◆ **TASK DIRECTIONS**: Write out the fiber scaling passage below in full, word for word.

◆ **EXTRACTED TEXT**:
===============

Muscles respond to a stiffness force along their local axes to produce an effect that is similar to muscle contraction. We refer to this action as fiber scaling. Since muscles are assigned a relatively high volume preservation stiffness by default, when fiber scaling is applied along their local axes, a volume-preserving bulging occurs perpendicular to these axes.

The main attributes that contribute to the fiber scaling action are:

• muscletension applies fiber scaling to muscles and thereby activates them, and you can animate it from the Muscle Flex SOP node.

• fiberstiffness provides the fiber scale force or strength for the fiber scaling, and you can adjust it with the Fiber Strength parameter on the Muscle Properties SOP.

• materialW vector attribute controls the orientation of the local axis, and it can be groomed interactively using the Fiber Groom SOP node.

• fibervolumescale boosts the volume preservation response when fiber scaling takes effect, and you can adjust it with the Fiber Volume Scale parameter on the Muscle Properties SOP.

===============

◆ **GIVEN DATA**:
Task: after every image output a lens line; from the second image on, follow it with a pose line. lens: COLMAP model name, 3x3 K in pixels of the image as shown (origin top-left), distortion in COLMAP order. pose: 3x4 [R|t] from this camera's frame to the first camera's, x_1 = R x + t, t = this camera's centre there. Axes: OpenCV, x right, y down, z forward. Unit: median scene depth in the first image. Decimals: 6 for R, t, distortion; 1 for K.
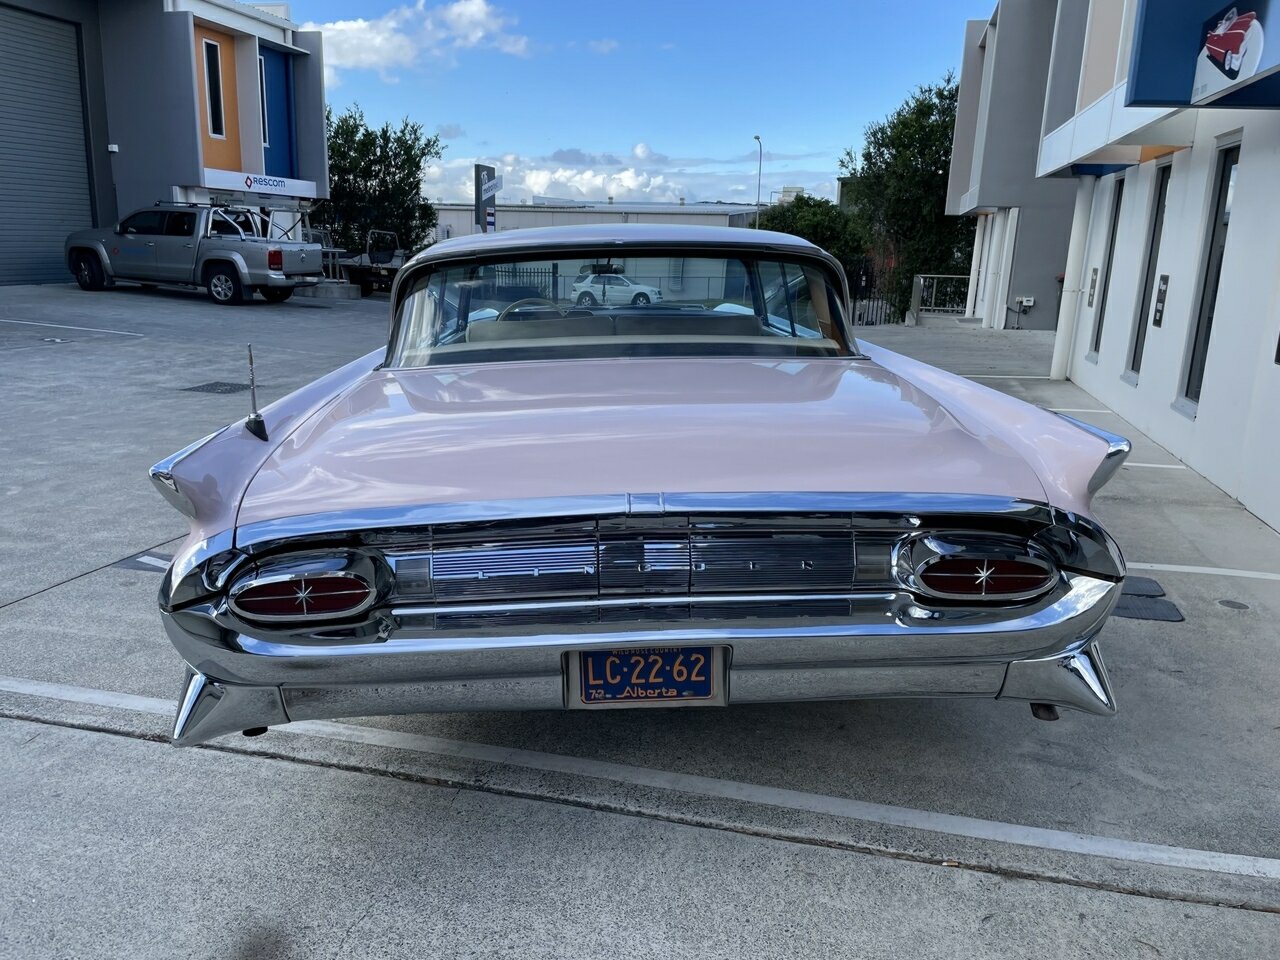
lens RADIAL K [[977.7, 0, 624.7], [0, 977.7, 481.0], [0, 0, 1]] dist [0.084161, -0.114862]
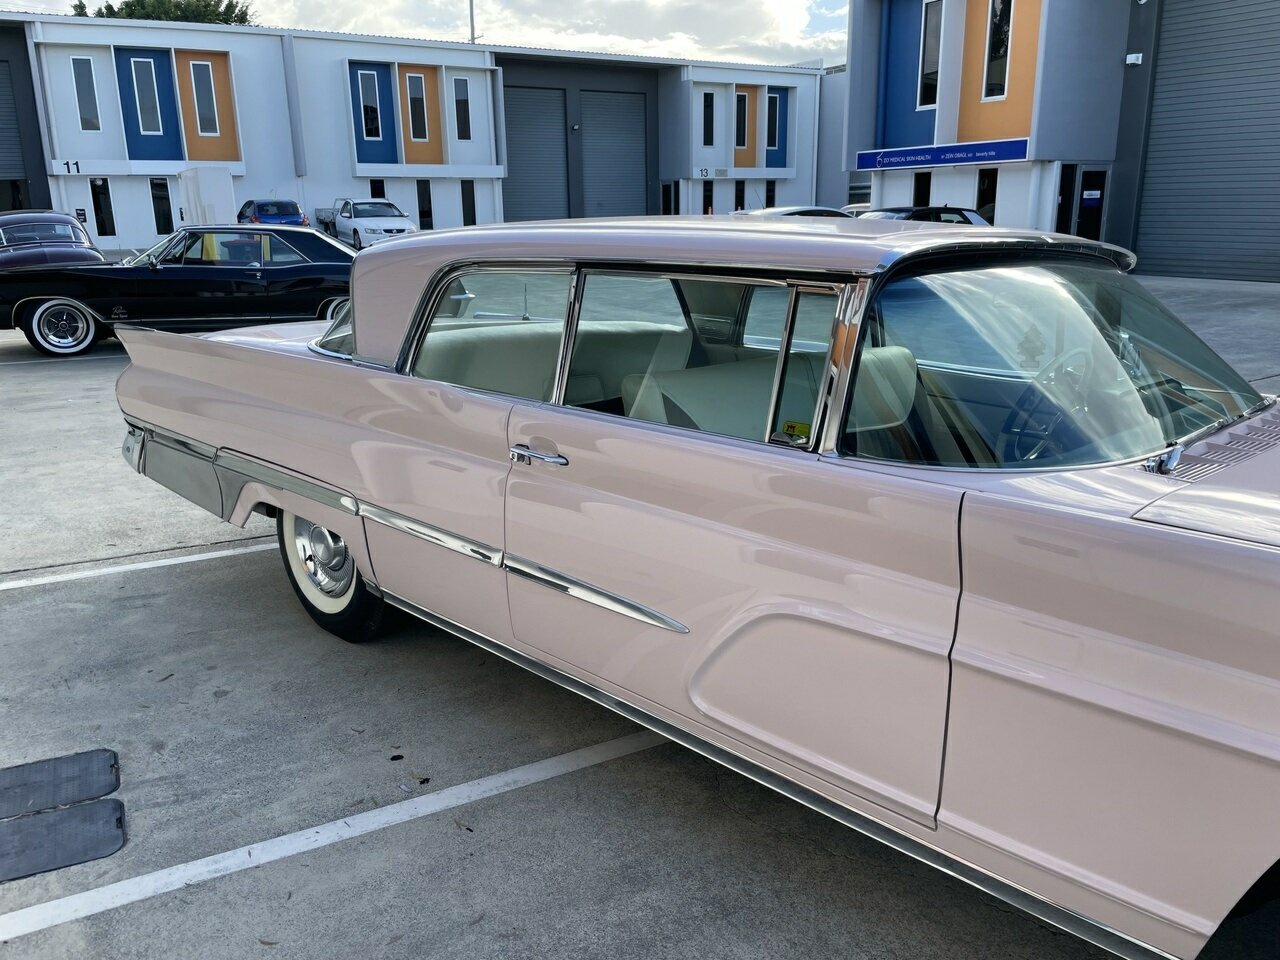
lens RADIAL K [[974.2, 0, 647.4], [0, 974.2, 473.8], [0, 0, 1]] dist [0.087835, -0.119971]
pose [[-0.700729, 0.165352, -0.694002, 0.511336], [-0.178012, 0.901479, 0.394523, -0.329097], [0.690863, 0.399994, -0.602257, 1.326261]]
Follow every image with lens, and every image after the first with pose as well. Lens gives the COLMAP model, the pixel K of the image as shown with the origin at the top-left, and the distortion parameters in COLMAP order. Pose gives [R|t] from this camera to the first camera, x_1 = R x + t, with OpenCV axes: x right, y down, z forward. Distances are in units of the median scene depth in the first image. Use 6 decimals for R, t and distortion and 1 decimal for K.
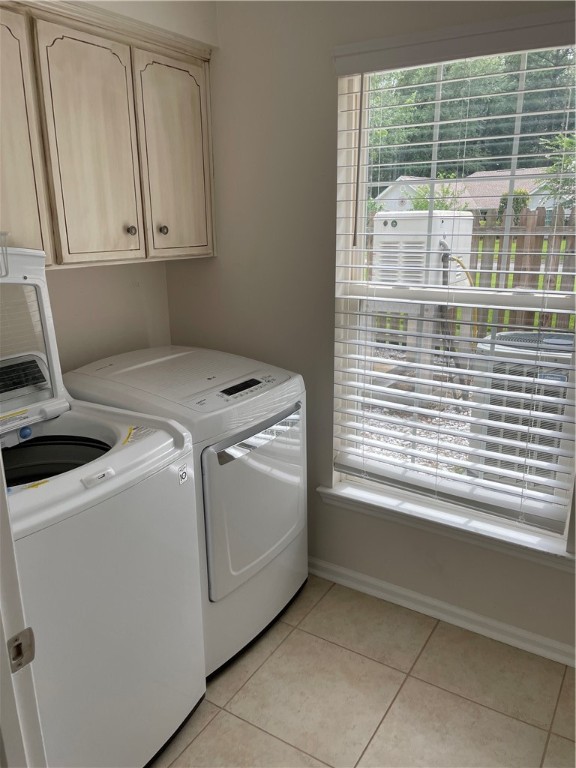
lens RADIAL K [[585.7, 0, 291.3], [0, 585.7, 388.9], [0, 0, 1]] dist [0.088297, -0.112218]
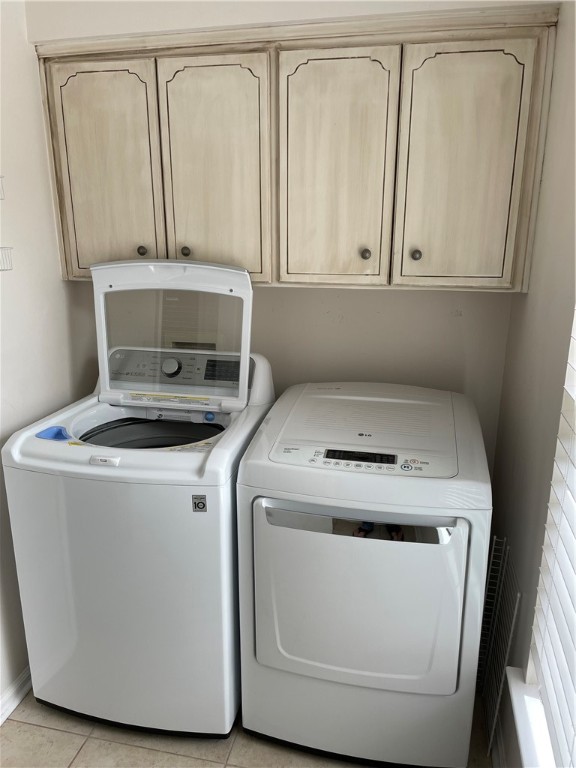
lens RADIAL K [[585.7, 0, 287.2], [0, 585.7, 385.1], [0, 0, 1]] dist [0.088297, -0.112218]
pose [[0.338178, 0.269494, -0.901670, 0.578097], [-0.267676, 0.946091, 0.182377, -0.215444], [0.902211, 0.179679, 0.392084, 0.586907]]
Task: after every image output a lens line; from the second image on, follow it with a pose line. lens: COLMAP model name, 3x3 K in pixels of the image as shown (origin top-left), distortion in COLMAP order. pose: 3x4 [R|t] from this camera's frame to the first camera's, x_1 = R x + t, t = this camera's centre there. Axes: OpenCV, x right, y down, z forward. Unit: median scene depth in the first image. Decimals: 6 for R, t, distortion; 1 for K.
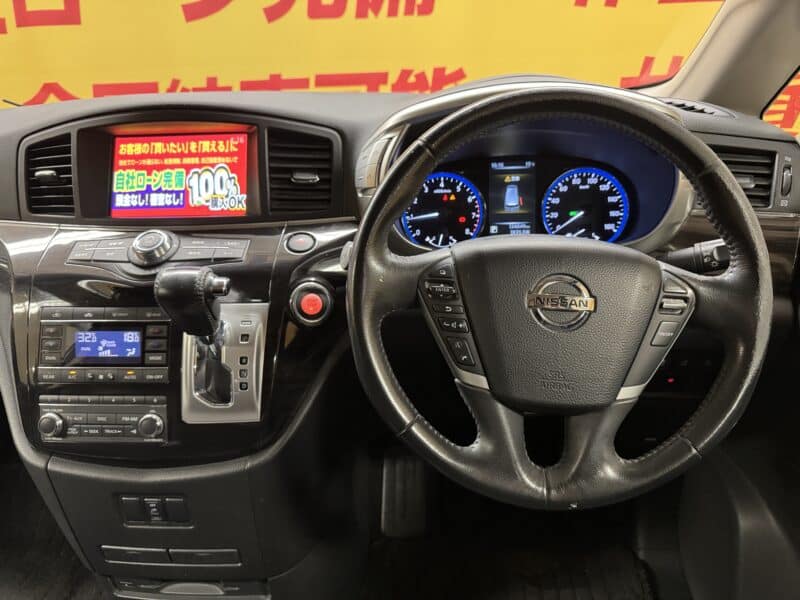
lens RADIAL K [[571.3, 0, 400.0], [0, 571.3, 300.0], [0, 0, 1]] dist [0.067566, -0.131336]
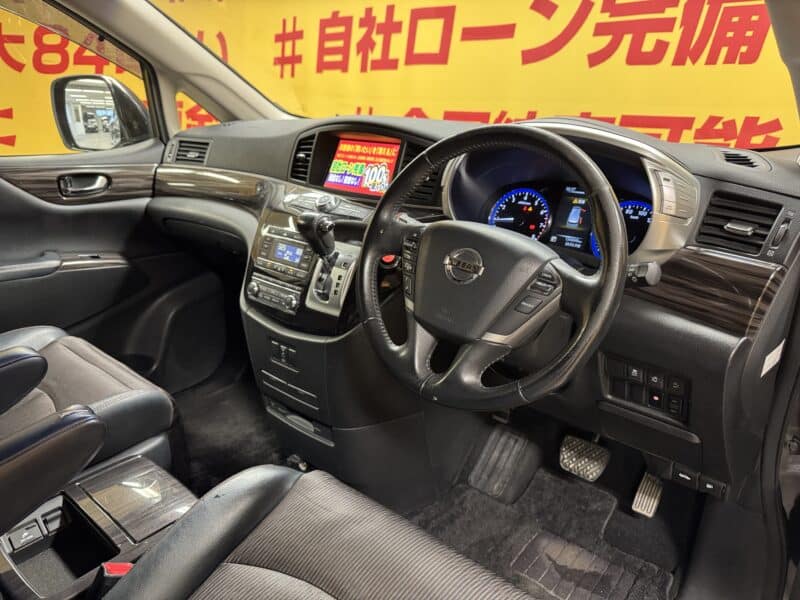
lens RADIAL K [[559.2, 0, 402.1], [0, 559.2, 298.1], [0, 0, 1]] dist [0.039871, -0.063701]
pose [[0.798055, 0.242517, -0.551628, 0.650518], [-0.271243, 0.962027, 0.030530, 0.055654], [0.538085, 0.125261, 0.833531, -0.186161]]
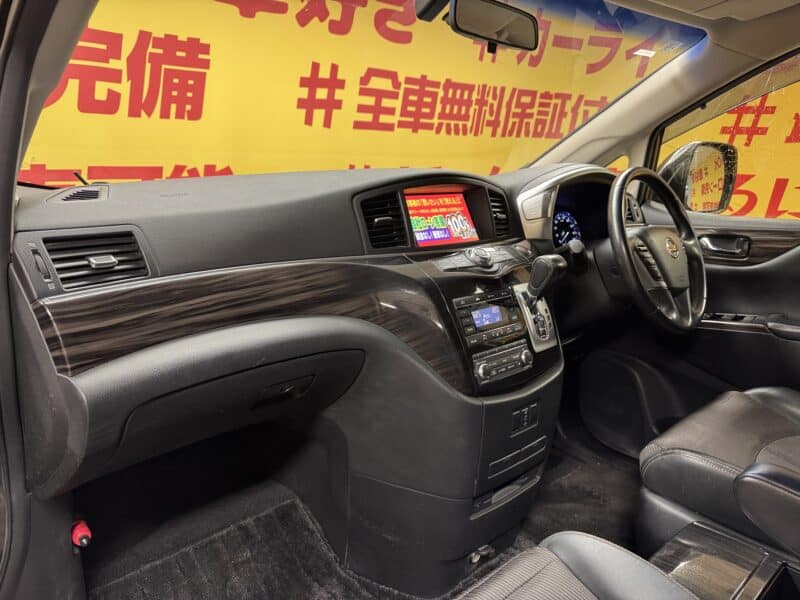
lens RADIAL K [[567.1, 0, 400.4], [0, 567.1, 289.4], [0, 0, 1]] dist [0.024892, -0.004117]
pose [[0.721103, -0.111891, 0.683733, -1.534224], [0.237028, 0.967164, -0.091709, 0.080523], [-0.651021, 0.228196, 0.723947, 0.013175]]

===============

◆ **RESPONSE FOR THIS EXERCISE**:
Muscles respond to a stiffness force along their local axes to produce an effect that is similar to muscle contraction. We refer to this action as fiber scaling. Since muscles are assigned a relatively high volume preservation stiffness by default, when fiber scaling is applied along their local axes, a volume-preserving bulging occurs perpendicular to these axes.

The main attributes that contribute to the fiber scaling action are:

• muscletension applies fiber scaling to muscles and thereby activates them, and you can animate it from the Muscle Flex SOP node.

• fiberstiffness provides the fiber scale force or strength for the fiber scaling, and you can adjust it with the Fiber Strength parameter on the Muscle Properties SOP.

• materialW vector attribute controls the orientation of the local axis, and it can be groomed interactively using the Fiber Groom SOP node.

• fibervolumescale boosts the volume preservation response when fiber scaling takes effect, and you can adjust it with the Fiber Volume Scale parameter on the Muscle Properties SOP.